Task data »
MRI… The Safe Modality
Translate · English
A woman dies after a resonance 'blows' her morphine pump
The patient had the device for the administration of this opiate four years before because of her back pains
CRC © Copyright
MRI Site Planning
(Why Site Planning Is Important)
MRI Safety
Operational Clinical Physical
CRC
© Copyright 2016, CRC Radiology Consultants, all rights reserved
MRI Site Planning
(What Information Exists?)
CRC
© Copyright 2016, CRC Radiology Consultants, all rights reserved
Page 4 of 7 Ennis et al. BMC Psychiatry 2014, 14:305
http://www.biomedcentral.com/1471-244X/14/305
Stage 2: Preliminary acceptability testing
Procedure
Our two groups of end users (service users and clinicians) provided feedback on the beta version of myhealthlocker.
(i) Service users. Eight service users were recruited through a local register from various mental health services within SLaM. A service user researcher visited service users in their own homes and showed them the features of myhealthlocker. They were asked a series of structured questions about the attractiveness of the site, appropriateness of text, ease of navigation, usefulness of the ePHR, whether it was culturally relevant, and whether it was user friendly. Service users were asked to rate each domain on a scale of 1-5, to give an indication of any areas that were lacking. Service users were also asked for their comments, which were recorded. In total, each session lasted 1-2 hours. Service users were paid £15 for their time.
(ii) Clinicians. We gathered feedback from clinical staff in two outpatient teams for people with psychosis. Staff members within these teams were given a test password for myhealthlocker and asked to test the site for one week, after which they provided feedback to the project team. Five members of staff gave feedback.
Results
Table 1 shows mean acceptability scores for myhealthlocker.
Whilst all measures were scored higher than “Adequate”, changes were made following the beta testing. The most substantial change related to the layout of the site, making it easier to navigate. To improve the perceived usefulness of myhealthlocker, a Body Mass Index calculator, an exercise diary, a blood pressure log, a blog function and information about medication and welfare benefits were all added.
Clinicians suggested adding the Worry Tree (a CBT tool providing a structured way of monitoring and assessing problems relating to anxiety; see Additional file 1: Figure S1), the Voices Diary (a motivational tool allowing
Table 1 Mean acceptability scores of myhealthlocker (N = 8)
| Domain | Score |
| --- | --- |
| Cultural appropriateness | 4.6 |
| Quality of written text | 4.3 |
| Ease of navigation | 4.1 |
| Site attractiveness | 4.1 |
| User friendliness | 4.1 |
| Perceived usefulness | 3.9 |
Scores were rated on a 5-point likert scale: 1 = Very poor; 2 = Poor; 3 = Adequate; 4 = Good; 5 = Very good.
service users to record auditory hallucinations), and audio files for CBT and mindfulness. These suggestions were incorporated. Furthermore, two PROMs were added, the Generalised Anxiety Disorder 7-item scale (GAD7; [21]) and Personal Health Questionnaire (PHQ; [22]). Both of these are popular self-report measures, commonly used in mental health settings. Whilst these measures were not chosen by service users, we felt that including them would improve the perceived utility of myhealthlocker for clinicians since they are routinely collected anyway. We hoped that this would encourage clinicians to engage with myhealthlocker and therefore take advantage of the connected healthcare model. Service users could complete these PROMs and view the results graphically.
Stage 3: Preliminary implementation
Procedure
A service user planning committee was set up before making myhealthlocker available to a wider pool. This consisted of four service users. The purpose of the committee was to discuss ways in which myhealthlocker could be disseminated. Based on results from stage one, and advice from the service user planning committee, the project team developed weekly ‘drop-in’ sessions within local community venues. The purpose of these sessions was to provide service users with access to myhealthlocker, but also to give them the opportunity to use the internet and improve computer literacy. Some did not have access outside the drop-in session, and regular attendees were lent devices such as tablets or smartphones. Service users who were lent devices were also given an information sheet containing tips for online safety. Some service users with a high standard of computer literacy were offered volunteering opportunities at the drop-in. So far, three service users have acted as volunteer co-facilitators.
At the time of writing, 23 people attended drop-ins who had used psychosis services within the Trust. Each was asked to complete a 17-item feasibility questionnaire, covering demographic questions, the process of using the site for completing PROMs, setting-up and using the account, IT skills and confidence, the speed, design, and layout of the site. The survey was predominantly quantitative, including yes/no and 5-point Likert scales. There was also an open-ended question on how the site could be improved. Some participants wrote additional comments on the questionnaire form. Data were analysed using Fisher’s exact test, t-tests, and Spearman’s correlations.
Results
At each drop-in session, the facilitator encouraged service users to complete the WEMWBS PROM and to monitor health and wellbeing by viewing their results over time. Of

About this task » Return each line of the preceding material in which "structured" can be found.

Expected answer »
(i) Service users. Eight service users were recruited through a local register from various mental health services within SLaM. A service user researcher visited service users in their own homes and showed them the features of myhealthlocker. They were asked a series of structured questions about the attractiveness of the site, appropriateness of text, ease of navigation, usefulness of the ePHR, whether it was culturally relevant, and whether it was user friendly. Service users were asked to rate each domain on a scale of 1-5, to give an indication of any areas that were lacking. Service users were also asked for their comments, which were recorded. In total, each session lasted 1-2 hours. Service users were paid £15 for their time.
Clinicians suggested adding the Worry Tree (a CBT tool providing a structured way of monitoring and assessing problems relating to anxiety; see Additional file 1: Figure S1), the Voices Diary (a motivational tool allowing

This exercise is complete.